**WHAT YOU WILL DO**
Quote the records beneath, complete and exact. Leave out images.

:: DATA ::

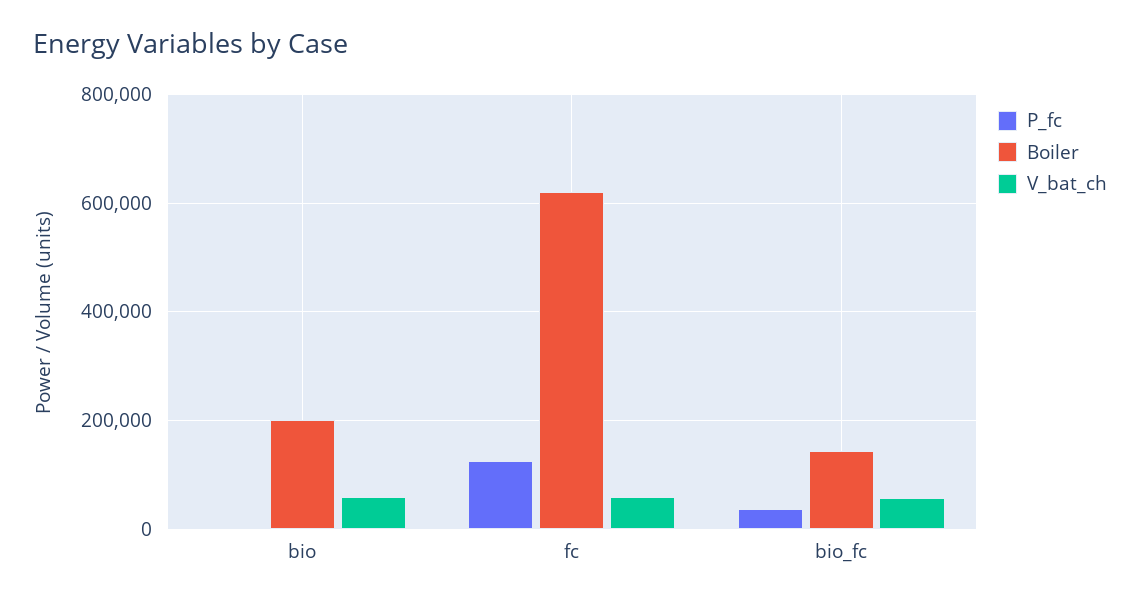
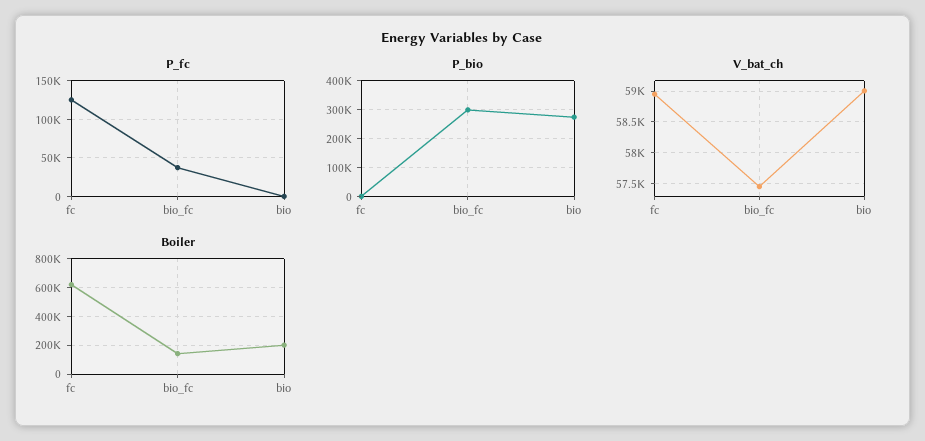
  {
    "P_fc": {
      "bio": 0,
      "fc": 130000,
      "bio_fc": 40000
    },
    "Boiler": {
      "bio": 200000,
      "fc": 620000,
      "bio_fc": 140000
    },
    "V_bat_ch": {
      "bio": 59000,
      "fc": 59000,
      "bio_fc": 57500
-   }
+   },
+   "P_bio": {
+     "fc": 0,
+     "bio_fc": 300000,
+     "bio": 275000
+   }
  }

:::

**ANSWER SECTION**
  {
    "P_fc": {
      "bio": 0,
      "fc": 130000,
      "bio_fc": 40000
    },
    "Boiler": {
      "bio": 200000,
      "fc": 620000,
      "bio_fc": 140000
    },
    "V_bat_ch": {
      "bio": 59000,
      "fc": 59000,
      "bio_fc": 57500
-   }
+   },
+   "P_bio": {
+     "fc": 0,
+     "bio_fc": 300000,
+     "bio": 275000
+   }
  }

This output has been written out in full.